A University Estd. Under Odisha Legislature Act of 2017

Asian Institute of Public Health, Bhubaneswar, May 5, 2016

A tripartite MoU between NCI-AIIMS, NICPR, and AIPH was signed on May 3 in Delhi to foster collaborative research in cancer epidemiology and other prevention and control activities. Asian Institute of Public Health convened a meeting of national and international experts in Cancer on May 5, 2016 in Bhubaneswar. Prof. Goura K Rath, Director, National Institute of Cancer Prevention and Control (NICPR) - Indian Council of Medical Research Prof. Ravi Mehrotra;  Dr. L. R. Sarangi, Director of Acharya Harihar Regional Cancer Center, Cuttack; Prof. Paul Levine a leading Cancer Epidemiologist at University of Nebrsaka Medical Center and an Adjunct Professor at AIPH and Prof. Pinaki Panigrahi, Head of Global Health and Development, UNMC, participated in the meeting. This meeting was also attended by many senior cancer experts of the state and other physicians and public health experts.

Cancer is a burgeoning problem for India and the world at large. There were approximately 14 million new cases and 8.2 million cancer related deaths in 2012. The number of new cases is expected to rise from 14 million in 2012 to 17 million in 2020.  This is mainly due to population growth, aging and lifestyle changes associated with economic development. It is anticipated that there will be more than 20 million new cancer cases and 11 million deaths worldwide by 2025, with 80% of the burden falling on low- and middle-income countries.

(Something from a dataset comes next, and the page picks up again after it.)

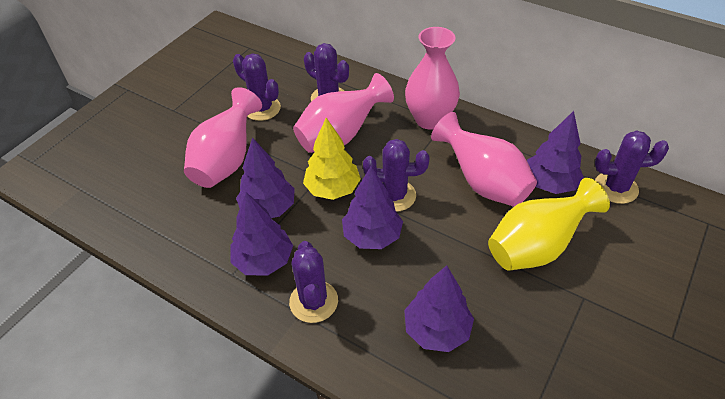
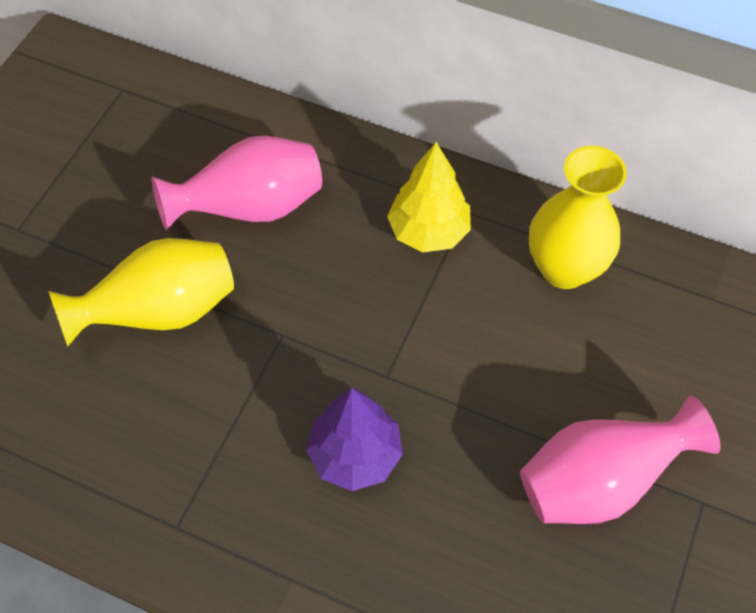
pink vase: [184,87,262,188] [293,73,394,153] [405,27,460,130] [431,112,537,207] = 4 -> [151,135,322,230] [520,396,721,524] = 2
purple cactus: [233,53,281,121] [289,241,338,323] [304,43,349,101] [363,139,429,212] [595,130,669,204] = 5 -> none = 0
purple tree: [231,192,293,276] [236,137,295,218] [342,166,403,249] [404,265,474,352] [527,111,584,194] = 5 -> [306,388,403,491] = 1
yellow vase: [488,178,610,271] = 1 -> [49,238,234,347] [529,146,627,289] = 2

Cancer is the second most common cause of death in India. Recent estimates suggest that in 2010, about 555,000 people died of cancer in India. About 70%  of the deaths occurred in people aged between 30 and 69 years. The common causes of cancer related deaths in men included oral, and lung cancers while breast and cervical cancers were more common in women. A recent cancer-map atlas released by the Indian Council of Medical Research, showed parts of India having world’s highest incidence rates of gall bladder, mouth, and lower pharynx cancers with pockets of high incidence rates of stomach and thyroid cancer in southern India.

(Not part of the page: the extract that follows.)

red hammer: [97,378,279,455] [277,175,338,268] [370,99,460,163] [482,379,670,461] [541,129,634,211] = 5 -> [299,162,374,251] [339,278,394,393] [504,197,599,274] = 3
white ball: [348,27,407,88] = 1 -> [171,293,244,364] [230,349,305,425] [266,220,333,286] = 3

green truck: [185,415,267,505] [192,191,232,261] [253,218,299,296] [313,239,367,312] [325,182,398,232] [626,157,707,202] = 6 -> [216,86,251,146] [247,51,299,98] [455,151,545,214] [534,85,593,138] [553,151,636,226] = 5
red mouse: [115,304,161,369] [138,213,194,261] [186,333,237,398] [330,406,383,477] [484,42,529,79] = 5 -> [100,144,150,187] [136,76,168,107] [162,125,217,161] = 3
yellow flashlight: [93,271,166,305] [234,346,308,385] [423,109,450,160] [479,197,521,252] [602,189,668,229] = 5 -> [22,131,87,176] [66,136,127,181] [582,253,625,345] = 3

A recent press report released yesterday stated that deaths due to cervical cancer is on the rise, surpassing death rates due to breast cancer nationally. Odisha is not included under the National Cancer Registry Program and there are no cancer statistics available from Odisha.
This collaboration will bring expertise in clinical, population and hospital-based registries, screening, early diagnosis, epidemiology, exposure science, and finally universally accepted protocols for treatment.   This will also open doors for many faculty, students, and researchers from across the globe to share best practices and design innovative country-specific programs and solutions.